Fuqi International is a Delaware corporation with its operations in China. Prior to its delisting, it was publicly traded on NASDAQ. In March 2010, Fuqi announced that it had identified certain historical accounting errors affecting its 2009 quarterly reports and that it would have to restate the financial statements contained in those reports and delay the filing of its audited financial statements for the 2009 fiscal year. In July 2012, Rich commenced an action in the Delaware Chancery Court seeking to compel Fuqi International to hold an annual meeting of stockholders to elect directors. Fuqi International argued that it could not hold the stockholders meeting because it was unable to provide audited financial statements for fiscal 2009 and later years as required by SEC rules.
Rule 14a-3(b) under the Securities Exchange Act of 1934, as amended (Exchange Act), provides that if a stockholders meeting is an annual or special meeting at which directors are to be elected, the company’s proxy statement must be accompanied or preceded by an annual report to the stockholders. The annual report is required to contain, among other things, audited financial statements. Fuqi International asked the SEC for an exemption from the relevant proxy rules in order for it to be able to hold its annual meeting, as required by Delaware law, but later withdrew that request after informal indications from the SEC staff that the request would be denied. If the company cannot provide the required financial statements, it is caught between a rock (the Delaware state law requirement to hold an annual meeting to elect directors) and a hard place (the SEC requirement that audited financial statements be provided in connection with any such meeting). In Fuqi International, the Delaware Chancery Court followed Delaware precedent, most notably Newcastle Partners, L.P. v. Vesta Insurance Group Ltd., 887 A.2d 975 (Del. Ch. 2005, aff’d, Vesta Ins. Group, Inc. v. Newcastle P’rs, L.P., 906 A.2d 807 (Del. 2005), and found that, notwithstanding Fuqi International’s purported inability to produce audited financial statements, it was obligated to hold an annual meeting to elect directors. In reaching its decision, the Court noted that Fuqi International was not seeking “a brief continuance of the time for the annual meeting, pending production of the audited financial statements…or a delay, long or short, of the meeting until a date certain, by which point the financial statements will have been produced.” The Court explained that, instead, Fuqi International was seeking “an indefinite suspension of the requirement that the stockholders be allowed to exercise their franchise, with no end in sight.”
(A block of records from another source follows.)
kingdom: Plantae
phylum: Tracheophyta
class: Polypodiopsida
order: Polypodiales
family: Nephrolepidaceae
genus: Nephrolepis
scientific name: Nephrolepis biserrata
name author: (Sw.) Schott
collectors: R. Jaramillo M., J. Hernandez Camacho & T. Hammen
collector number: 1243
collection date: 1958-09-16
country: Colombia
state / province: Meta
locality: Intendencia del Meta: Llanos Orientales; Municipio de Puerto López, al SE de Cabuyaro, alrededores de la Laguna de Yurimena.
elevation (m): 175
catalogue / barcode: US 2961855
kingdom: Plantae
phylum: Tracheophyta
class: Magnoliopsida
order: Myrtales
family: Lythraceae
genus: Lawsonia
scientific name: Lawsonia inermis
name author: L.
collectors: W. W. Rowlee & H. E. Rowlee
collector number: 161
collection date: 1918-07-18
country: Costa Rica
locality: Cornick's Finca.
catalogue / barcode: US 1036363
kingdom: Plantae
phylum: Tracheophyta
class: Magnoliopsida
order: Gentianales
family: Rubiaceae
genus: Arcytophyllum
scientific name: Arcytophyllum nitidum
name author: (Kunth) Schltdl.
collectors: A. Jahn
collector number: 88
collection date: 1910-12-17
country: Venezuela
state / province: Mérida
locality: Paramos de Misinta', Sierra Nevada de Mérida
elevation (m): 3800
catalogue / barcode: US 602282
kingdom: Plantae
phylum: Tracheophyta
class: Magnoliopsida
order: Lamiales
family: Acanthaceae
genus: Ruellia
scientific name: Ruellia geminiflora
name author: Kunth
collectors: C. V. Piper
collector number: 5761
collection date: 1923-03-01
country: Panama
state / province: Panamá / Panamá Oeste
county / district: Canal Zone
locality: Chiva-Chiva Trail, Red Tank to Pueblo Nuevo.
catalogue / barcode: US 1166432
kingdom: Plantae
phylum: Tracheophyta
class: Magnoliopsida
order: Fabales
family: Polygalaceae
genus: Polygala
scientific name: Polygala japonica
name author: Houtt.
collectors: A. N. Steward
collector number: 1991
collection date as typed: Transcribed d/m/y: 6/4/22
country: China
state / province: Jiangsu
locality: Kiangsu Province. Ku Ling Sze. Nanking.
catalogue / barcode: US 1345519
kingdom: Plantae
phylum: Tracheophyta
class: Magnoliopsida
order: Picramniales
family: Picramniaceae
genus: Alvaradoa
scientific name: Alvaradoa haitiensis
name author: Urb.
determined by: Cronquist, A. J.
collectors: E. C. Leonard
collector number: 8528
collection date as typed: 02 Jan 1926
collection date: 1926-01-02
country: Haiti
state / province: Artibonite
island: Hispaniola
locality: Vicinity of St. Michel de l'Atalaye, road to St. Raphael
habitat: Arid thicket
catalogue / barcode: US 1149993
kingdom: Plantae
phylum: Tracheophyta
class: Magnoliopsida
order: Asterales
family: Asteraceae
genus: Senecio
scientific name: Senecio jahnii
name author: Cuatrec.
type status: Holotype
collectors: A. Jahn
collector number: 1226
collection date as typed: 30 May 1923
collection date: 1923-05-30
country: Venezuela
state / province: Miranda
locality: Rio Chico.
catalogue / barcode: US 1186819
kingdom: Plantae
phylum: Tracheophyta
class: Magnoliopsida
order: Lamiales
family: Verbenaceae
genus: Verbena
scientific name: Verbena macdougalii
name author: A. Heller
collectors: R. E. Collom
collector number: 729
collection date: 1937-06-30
The Fuqi International decision affirms that a Delaware corporation will not be able to avoid indefinitely the requirement to hold an annual meeting of stockholders to elect directors when it does not have the audited financial statements the company is required to provide under SEC rules. However, it does leave open the possibility that the Delaware Courts could find that an annual meeting of stockholders does not have to be held where the SEC actually denies a company’s request for an exemption from the proxy rules.